Supplied records:

= = =

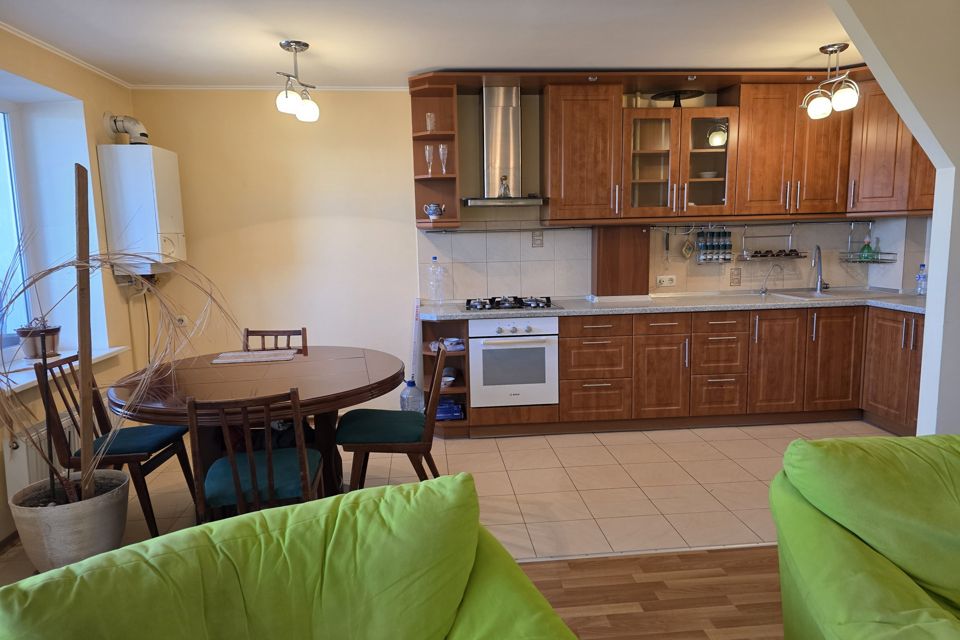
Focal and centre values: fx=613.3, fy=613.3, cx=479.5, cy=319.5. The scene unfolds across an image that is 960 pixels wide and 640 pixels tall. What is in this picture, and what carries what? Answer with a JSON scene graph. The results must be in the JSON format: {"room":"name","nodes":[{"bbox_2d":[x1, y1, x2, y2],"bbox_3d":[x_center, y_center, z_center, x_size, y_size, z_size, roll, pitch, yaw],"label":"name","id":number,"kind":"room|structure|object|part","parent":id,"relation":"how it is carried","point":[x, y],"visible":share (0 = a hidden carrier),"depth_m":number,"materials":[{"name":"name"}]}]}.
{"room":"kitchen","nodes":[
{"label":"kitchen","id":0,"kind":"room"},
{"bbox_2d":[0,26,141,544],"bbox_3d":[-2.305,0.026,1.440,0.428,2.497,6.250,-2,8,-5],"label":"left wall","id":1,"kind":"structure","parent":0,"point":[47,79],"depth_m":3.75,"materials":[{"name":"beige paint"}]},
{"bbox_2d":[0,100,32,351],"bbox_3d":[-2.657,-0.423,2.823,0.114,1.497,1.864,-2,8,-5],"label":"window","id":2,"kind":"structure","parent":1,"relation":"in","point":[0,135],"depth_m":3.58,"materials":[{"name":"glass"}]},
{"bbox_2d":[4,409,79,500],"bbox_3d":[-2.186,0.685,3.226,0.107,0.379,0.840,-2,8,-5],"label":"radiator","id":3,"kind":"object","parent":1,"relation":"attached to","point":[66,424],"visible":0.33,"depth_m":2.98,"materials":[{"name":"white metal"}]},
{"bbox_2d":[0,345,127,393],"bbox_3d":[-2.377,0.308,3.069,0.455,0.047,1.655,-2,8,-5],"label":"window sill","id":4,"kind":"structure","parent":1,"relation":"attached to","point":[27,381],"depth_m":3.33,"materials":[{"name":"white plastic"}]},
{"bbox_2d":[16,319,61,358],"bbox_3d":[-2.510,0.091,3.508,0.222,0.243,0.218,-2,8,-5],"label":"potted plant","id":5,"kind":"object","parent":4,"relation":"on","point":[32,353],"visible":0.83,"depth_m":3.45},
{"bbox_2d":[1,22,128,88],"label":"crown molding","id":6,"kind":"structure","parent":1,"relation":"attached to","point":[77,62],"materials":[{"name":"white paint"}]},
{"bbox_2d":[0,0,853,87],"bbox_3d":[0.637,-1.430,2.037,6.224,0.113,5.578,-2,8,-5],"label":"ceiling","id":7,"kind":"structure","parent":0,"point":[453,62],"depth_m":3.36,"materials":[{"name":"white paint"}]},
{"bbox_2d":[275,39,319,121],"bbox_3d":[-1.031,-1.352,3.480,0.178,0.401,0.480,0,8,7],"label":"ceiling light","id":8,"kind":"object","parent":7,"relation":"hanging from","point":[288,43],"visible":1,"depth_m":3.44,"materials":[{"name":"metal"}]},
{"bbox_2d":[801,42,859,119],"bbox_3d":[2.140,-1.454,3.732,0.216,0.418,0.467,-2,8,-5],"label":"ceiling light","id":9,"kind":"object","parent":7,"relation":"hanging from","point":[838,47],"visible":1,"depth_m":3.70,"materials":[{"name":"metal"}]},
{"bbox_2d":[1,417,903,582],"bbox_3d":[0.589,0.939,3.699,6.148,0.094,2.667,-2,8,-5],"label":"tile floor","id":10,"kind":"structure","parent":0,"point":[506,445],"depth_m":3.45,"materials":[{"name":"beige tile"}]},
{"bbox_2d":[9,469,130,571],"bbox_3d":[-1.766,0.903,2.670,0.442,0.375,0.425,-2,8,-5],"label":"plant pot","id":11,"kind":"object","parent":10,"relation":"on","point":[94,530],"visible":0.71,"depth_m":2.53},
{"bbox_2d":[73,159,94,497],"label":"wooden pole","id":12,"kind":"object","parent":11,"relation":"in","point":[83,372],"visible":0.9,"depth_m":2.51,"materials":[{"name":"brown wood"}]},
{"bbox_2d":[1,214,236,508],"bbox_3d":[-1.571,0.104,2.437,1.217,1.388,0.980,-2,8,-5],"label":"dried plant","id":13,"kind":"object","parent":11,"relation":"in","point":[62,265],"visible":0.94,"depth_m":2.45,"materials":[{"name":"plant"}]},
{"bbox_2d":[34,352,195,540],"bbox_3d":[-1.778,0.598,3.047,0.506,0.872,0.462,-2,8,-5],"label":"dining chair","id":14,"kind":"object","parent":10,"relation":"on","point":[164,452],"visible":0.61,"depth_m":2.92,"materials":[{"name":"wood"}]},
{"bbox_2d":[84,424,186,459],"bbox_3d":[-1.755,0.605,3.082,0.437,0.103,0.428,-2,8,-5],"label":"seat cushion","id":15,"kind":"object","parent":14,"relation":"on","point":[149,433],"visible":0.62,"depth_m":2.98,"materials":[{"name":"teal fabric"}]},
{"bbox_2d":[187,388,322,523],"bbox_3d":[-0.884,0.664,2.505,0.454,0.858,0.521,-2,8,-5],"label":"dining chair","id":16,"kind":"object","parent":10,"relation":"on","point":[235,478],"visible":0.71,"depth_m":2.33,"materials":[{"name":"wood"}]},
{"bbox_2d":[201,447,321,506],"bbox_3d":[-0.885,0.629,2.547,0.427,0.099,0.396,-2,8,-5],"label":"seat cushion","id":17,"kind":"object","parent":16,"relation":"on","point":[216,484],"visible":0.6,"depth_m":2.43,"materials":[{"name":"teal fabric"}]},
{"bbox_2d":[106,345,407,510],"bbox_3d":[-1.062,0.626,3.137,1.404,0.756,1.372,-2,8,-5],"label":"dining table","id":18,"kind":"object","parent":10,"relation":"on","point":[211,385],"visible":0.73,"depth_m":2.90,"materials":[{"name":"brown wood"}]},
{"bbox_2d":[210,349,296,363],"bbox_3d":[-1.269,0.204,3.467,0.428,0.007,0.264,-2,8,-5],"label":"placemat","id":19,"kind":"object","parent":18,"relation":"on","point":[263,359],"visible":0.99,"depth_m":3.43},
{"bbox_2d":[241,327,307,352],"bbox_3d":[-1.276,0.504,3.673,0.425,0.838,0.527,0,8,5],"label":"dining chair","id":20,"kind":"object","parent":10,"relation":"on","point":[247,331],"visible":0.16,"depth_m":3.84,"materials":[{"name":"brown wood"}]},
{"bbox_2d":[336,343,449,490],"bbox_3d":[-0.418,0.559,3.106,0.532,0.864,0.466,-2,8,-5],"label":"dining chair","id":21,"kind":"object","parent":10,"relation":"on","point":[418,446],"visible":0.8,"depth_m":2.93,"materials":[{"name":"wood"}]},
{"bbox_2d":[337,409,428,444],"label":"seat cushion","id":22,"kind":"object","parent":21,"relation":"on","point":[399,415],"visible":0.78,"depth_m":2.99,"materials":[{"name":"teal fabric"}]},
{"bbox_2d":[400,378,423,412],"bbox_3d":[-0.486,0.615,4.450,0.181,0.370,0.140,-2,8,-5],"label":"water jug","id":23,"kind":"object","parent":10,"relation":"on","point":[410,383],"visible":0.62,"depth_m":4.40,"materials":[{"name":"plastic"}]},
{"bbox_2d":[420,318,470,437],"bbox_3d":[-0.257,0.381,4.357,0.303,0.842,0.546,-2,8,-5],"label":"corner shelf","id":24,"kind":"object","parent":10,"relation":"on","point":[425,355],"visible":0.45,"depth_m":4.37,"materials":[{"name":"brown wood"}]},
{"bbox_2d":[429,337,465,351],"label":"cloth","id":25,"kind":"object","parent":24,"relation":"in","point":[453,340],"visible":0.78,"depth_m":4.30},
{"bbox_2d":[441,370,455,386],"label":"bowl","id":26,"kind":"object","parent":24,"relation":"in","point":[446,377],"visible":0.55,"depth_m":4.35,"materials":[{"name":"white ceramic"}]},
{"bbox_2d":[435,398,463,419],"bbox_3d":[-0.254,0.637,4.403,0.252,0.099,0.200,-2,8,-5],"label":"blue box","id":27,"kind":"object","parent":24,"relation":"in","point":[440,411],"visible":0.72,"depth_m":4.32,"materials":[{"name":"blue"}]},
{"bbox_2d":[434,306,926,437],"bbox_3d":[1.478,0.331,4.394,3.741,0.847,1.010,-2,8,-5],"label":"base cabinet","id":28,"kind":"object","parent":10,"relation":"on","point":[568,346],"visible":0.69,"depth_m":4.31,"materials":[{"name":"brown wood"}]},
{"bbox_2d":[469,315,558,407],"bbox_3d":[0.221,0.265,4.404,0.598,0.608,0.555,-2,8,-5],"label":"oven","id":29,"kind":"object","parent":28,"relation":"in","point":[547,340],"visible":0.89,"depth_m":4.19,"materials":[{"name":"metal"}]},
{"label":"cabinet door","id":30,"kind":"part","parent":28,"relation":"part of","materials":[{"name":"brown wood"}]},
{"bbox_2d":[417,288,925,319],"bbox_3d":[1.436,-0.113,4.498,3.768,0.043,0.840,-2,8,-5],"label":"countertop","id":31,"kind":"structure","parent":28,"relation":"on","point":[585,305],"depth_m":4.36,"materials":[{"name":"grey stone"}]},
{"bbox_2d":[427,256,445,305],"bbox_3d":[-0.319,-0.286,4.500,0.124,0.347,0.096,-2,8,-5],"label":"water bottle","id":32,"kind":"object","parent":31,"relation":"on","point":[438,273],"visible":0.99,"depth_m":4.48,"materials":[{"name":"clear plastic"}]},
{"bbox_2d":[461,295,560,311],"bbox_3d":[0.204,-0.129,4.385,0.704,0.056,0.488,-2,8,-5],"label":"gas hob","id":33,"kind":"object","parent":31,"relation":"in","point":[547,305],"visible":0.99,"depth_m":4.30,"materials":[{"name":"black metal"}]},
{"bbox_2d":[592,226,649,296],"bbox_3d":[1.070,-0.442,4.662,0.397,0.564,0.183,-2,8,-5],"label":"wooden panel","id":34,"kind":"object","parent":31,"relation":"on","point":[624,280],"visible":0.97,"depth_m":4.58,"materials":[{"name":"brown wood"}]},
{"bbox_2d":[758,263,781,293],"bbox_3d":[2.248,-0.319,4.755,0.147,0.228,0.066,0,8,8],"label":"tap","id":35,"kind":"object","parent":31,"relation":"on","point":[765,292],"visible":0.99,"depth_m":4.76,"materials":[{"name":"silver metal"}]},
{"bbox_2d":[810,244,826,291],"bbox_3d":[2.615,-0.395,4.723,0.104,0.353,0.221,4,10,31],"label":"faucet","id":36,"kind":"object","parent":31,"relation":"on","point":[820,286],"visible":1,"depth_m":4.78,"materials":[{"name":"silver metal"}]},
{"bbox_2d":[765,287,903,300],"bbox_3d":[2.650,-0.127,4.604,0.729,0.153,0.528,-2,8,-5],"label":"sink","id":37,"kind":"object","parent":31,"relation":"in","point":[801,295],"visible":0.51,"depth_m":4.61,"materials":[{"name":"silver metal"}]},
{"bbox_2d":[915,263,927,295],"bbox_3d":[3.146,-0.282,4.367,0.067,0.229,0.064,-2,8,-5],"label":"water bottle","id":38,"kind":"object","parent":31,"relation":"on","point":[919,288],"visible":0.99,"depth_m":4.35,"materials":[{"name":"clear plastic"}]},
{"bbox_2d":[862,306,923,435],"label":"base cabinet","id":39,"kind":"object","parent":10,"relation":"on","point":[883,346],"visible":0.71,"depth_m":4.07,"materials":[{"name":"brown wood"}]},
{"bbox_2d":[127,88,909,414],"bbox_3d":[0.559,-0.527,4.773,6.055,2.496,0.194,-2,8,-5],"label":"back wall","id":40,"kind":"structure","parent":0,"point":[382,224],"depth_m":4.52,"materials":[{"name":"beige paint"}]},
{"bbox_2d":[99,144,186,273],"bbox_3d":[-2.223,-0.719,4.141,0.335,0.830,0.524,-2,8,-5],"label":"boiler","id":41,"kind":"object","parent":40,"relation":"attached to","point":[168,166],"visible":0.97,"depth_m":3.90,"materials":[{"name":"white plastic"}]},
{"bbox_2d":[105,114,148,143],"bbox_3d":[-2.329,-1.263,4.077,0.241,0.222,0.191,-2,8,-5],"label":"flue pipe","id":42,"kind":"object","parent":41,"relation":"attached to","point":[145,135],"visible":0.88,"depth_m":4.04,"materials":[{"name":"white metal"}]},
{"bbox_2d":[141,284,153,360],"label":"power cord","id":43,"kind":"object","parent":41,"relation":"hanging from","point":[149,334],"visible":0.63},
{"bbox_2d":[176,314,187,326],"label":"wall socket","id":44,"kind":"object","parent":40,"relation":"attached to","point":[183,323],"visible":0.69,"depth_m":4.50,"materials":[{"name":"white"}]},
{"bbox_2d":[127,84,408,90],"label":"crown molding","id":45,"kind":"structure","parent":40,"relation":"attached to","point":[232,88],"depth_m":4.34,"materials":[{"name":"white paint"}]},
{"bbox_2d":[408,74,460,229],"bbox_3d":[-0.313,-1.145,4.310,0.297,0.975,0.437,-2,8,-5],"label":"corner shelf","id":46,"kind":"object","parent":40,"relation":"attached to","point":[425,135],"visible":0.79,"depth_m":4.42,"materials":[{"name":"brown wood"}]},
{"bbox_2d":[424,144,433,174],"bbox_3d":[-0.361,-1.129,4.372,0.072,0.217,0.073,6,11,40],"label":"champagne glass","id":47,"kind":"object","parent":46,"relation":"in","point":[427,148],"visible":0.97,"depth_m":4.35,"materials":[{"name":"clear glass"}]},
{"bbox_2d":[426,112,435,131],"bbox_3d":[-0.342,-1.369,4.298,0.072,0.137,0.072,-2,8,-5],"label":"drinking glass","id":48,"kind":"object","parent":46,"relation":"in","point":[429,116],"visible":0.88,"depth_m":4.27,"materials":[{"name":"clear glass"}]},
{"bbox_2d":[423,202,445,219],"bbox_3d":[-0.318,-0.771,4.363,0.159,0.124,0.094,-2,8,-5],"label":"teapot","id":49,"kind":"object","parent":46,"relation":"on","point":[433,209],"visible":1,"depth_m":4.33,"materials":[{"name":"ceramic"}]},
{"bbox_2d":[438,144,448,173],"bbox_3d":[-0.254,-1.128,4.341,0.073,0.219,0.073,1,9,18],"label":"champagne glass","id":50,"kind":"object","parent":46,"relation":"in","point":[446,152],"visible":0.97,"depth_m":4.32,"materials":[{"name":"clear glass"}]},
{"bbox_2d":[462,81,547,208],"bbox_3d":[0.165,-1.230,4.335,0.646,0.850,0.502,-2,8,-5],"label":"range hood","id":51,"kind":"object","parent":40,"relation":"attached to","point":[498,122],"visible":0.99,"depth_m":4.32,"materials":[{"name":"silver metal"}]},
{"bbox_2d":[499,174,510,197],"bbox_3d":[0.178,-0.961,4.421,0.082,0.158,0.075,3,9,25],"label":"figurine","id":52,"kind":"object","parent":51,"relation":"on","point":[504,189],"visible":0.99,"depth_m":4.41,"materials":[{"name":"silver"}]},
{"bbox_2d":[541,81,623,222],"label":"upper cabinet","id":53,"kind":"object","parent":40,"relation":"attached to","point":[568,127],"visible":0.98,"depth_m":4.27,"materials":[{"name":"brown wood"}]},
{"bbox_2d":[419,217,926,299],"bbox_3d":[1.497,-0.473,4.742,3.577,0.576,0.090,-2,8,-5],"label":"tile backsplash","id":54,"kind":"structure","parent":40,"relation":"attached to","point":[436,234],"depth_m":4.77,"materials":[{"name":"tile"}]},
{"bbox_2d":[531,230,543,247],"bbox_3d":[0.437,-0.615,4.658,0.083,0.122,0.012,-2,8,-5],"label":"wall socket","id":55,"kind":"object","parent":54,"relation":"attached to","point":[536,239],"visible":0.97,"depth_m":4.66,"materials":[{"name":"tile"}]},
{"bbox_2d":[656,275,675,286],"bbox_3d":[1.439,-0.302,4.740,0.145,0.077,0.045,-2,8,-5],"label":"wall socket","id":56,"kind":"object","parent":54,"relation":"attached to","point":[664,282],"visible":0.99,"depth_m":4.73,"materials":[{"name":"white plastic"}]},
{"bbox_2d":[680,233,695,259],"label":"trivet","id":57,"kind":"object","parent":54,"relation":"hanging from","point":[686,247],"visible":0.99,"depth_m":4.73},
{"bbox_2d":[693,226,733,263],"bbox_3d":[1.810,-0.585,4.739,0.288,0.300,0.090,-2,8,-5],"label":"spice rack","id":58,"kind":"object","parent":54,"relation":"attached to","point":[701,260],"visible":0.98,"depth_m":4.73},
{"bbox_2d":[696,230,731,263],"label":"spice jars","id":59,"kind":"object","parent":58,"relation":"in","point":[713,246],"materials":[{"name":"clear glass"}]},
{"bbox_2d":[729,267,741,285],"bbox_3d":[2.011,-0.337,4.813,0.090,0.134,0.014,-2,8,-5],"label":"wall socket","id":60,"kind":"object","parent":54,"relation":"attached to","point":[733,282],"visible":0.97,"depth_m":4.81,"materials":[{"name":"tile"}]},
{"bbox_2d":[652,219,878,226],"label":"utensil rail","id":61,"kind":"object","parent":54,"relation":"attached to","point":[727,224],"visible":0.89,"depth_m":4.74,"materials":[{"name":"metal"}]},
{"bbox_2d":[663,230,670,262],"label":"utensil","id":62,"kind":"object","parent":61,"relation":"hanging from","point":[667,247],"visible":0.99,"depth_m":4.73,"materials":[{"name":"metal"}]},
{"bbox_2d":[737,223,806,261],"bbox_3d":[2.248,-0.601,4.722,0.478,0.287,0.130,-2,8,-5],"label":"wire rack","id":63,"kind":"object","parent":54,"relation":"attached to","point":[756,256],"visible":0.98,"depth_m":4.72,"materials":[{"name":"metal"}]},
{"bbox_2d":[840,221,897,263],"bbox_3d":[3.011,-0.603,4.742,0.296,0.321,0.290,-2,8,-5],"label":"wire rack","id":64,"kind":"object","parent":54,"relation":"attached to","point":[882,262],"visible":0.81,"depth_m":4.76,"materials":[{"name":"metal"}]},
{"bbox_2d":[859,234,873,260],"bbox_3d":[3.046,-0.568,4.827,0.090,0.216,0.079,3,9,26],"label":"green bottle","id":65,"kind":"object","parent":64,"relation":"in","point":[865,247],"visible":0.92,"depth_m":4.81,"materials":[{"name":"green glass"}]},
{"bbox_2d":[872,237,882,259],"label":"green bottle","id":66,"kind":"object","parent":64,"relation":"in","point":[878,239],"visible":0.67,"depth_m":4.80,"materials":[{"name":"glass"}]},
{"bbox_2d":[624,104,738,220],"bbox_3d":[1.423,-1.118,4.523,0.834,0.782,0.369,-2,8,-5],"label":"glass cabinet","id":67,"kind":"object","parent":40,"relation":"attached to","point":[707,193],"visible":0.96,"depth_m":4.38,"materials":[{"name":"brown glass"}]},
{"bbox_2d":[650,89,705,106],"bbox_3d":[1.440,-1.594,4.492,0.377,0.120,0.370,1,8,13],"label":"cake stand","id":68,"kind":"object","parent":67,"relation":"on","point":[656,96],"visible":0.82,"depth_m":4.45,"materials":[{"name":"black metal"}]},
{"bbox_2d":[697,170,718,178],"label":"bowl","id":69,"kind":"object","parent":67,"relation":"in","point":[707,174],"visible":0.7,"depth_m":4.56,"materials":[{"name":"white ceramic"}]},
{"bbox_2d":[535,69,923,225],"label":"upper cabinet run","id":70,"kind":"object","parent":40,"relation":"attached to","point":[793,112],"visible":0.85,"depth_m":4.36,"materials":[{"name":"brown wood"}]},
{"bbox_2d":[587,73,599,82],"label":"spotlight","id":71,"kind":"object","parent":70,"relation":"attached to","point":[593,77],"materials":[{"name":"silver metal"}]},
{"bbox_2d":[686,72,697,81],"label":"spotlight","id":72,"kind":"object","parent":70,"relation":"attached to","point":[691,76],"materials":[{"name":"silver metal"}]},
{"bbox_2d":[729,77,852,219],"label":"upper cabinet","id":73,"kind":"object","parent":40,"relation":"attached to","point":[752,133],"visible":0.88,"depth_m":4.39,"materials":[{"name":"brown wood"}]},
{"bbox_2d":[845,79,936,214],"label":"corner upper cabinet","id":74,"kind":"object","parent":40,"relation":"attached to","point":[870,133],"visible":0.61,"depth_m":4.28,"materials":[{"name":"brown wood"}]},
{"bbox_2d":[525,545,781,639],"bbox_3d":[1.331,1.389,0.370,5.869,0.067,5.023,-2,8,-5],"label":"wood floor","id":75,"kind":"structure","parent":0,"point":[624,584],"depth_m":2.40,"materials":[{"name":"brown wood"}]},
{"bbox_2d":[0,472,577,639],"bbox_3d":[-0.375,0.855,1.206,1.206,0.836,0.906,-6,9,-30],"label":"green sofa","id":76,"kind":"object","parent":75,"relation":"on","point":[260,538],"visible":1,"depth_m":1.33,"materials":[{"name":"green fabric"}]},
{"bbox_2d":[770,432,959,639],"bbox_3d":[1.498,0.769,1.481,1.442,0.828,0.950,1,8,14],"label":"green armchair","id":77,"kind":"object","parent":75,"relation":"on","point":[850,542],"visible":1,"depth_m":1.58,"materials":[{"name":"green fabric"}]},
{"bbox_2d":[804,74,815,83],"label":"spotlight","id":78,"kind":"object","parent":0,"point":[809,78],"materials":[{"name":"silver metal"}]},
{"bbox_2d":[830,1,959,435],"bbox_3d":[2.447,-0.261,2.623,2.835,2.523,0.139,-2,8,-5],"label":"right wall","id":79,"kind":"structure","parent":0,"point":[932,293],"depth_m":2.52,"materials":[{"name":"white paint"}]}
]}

= = =

Task objective:
Using the entries above, return each line that includes the word "kitchen".

Result:
{"room":"kitchen","nodes":[
{"label":"kitchen","id":0,"kind":"room"},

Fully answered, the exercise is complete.